* What is being asked: Copy the material below word for word, starting with its first line and ending with the line that contains "be able to trust".

* Entries provided:
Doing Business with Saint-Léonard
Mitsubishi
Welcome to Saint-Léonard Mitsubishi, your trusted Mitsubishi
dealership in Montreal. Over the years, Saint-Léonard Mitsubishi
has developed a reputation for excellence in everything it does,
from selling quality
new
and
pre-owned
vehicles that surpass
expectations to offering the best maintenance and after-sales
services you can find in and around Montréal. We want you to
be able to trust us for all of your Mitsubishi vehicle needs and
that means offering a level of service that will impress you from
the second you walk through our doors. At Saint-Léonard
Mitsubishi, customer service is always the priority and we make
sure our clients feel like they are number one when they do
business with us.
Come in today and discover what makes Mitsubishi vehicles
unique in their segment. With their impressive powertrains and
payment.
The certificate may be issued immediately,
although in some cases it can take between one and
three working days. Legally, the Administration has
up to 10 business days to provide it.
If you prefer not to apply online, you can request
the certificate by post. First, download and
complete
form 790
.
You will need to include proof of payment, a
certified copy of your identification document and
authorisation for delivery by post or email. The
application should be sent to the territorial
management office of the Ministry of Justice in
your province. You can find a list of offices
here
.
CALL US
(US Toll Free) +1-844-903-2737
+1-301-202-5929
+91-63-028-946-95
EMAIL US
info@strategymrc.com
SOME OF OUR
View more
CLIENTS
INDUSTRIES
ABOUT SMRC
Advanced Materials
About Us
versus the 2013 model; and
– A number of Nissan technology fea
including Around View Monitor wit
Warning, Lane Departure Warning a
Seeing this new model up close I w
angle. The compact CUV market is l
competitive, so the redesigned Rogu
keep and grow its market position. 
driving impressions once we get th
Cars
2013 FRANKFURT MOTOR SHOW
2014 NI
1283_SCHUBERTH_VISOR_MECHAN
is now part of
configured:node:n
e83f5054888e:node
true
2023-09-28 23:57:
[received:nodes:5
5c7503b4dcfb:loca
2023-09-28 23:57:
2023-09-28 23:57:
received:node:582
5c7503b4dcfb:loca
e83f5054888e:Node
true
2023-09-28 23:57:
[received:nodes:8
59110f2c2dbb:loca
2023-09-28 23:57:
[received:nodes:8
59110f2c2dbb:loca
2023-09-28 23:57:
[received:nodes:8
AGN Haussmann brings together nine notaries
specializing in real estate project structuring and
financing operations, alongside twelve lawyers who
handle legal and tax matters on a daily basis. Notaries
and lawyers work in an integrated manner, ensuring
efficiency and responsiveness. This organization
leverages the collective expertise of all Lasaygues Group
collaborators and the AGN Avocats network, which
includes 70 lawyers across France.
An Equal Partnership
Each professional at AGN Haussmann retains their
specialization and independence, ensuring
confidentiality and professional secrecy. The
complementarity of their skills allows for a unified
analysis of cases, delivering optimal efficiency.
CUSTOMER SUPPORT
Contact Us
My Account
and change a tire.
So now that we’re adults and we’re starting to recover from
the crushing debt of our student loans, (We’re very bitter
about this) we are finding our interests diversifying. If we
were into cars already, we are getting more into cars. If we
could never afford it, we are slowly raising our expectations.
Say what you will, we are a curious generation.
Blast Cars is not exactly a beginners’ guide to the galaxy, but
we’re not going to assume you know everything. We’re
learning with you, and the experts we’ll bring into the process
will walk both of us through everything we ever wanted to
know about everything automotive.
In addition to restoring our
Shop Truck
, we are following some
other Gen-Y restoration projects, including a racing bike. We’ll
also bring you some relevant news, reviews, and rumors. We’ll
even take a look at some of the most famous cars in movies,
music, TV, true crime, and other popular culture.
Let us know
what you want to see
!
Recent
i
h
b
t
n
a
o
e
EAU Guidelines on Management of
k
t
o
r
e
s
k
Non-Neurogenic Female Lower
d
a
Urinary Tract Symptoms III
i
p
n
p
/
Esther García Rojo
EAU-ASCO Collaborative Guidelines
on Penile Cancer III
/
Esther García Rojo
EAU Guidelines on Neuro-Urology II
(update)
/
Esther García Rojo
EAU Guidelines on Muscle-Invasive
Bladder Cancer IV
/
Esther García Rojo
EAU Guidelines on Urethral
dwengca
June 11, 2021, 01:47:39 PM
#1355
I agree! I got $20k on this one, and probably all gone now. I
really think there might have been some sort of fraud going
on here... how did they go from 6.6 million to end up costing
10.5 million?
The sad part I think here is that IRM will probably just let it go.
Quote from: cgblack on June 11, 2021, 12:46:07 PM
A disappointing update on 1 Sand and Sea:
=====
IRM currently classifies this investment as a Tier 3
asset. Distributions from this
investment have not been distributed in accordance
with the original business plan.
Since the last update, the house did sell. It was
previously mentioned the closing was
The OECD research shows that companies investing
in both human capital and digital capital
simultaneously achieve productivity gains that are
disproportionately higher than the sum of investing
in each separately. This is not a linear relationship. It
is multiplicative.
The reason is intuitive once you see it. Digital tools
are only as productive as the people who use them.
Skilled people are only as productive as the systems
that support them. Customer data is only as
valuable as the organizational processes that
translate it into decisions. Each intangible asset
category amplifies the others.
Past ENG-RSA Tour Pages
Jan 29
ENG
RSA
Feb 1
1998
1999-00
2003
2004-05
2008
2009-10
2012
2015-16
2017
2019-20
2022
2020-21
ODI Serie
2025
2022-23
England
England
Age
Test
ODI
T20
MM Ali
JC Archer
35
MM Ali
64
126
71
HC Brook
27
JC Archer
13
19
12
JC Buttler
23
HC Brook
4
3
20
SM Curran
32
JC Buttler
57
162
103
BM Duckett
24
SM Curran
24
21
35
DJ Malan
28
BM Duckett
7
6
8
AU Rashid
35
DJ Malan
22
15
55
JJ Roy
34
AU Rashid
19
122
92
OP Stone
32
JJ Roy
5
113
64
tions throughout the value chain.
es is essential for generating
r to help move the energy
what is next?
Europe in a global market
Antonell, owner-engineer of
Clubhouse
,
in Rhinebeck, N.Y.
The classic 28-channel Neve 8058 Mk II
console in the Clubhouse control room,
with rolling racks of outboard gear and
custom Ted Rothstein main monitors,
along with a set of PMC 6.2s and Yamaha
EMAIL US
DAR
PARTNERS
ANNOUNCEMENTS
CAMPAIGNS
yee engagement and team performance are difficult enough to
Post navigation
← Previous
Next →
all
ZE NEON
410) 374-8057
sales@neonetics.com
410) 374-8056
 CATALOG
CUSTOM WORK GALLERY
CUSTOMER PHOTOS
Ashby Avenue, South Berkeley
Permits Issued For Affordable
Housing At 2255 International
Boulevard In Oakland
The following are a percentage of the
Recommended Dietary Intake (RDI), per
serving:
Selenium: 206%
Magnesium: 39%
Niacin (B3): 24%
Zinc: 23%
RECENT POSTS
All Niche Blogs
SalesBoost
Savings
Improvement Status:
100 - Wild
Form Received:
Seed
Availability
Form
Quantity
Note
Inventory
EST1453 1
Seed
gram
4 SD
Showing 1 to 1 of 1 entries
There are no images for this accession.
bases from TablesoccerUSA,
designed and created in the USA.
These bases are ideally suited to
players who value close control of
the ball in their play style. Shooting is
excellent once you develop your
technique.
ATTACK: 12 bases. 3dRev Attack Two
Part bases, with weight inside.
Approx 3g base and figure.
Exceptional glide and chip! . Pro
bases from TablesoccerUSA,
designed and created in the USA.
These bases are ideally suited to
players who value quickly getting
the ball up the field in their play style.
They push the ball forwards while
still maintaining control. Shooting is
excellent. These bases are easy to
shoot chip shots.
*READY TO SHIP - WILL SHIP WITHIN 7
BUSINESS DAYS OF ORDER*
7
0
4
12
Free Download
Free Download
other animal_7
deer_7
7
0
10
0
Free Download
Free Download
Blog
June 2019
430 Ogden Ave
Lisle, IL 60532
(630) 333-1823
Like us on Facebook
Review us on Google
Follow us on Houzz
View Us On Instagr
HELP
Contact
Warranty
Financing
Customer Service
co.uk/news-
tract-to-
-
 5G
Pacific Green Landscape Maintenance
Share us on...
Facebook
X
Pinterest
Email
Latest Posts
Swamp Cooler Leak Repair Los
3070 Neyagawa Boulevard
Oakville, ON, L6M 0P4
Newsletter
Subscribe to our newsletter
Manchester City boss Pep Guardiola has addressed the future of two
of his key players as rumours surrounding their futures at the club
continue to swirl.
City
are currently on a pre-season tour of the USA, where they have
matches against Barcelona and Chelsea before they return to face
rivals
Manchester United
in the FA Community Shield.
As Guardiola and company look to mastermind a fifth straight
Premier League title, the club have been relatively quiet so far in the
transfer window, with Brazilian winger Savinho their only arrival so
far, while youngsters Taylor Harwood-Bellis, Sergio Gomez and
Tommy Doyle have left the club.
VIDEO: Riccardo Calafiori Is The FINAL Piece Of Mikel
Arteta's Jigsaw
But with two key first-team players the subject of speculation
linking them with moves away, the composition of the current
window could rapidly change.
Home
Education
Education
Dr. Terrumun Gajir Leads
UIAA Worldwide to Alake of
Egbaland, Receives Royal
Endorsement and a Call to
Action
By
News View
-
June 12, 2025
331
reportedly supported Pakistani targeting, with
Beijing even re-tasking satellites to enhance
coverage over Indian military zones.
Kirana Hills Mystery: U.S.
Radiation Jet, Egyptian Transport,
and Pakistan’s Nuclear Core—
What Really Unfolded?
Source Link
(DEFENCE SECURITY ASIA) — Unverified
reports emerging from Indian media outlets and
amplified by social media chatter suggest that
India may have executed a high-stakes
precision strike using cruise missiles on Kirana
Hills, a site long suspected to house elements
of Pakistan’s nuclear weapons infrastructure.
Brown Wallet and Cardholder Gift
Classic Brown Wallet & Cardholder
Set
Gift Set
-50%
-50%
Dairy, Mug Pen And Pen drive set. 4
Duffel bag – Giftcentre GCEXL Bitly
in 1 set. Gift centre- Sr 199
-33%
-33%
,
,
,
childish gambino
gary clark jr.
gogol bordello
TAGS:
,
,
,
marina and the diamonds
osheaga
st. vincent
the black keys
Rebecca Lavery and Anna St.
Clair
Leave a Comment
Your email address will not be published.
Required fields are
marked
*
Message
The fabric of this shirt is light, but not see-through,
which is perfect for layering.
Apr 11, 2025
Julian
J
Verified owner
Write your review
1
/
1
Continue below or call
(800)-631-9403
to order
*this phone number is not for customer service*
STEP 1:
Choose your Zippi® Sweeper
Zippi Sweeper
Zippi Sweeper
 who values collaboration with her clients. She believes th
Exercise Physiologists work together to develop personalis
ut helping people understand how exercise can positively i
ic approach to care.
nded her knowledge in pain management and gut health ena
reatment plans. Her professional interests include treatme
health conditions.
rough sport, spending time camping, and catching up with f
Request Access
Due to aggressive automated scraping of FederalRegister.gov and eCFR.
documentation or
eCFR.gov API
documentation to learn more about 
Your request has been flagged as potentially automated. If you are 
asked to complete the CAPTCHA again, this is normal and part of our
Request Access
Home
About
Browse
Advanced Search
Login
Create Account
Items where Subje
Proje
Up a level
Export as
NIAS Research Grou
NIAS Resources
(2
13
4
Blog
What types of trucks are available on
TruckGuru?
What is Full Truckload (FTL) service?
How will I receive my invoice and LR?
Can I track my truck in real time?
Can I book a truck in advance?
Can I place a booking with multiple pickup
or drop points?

* Answer:
Doing Business with Saint-Léonard
Mitsubishi
Welcome to Saint-Léonard Mitsubishi, your trusted Mitsubishi
dealership in Montreal. Over the years, Saint-Léonard Mitsubishi
has developed a reputation for excellence in everything it does,
from selling quality
new
and
pre-owned
vehicles that surpass
expectations to offering the best maintenance and after-sales
services you can find in and around Montréal. We want you to
be able to trust us for all of your Mitsubishi vehicle needs and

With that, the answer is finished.